Input data:

● ● ●

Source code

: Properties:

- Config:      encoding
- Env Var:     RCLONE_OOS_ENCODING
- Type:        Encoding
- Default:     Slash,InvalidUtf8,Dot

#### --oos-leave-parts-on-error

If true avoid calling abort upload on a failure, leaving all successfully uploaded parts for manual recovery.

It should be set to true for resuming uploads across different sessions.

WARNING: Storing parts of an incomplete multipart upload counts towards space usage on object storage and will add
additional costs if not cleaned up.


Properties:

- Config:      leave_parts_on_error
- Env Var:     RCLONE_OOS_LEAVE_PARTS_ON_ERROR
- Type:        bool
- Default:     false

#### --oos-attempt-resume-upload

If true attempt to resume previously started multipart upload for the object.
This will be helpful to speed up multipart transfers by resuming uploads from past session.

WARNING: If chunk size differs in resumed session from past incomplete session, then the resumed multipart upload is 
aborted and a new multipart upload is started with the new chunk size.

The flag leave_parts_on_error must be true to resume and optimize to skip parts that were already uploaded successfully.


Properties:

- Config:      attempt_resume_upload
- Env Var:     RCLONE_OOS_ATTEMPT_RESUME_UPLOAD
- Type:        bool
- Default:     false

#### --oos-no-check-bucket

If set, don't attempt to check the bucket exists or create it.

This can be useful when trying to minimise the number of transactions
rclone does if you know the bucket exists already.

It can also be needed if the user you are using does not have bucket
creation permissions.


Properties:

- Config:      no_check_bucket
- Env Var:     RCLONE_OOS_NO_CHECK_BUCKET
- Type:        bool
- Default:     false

● ● ●

Problem to solve:
Copy out each line above that contains the string "uploads", matching case exactly.

Your response:
It should be set to true for resuming uploads across different sessions.
This will be helpful to speed up multipart transfers by resuming uploads from past session.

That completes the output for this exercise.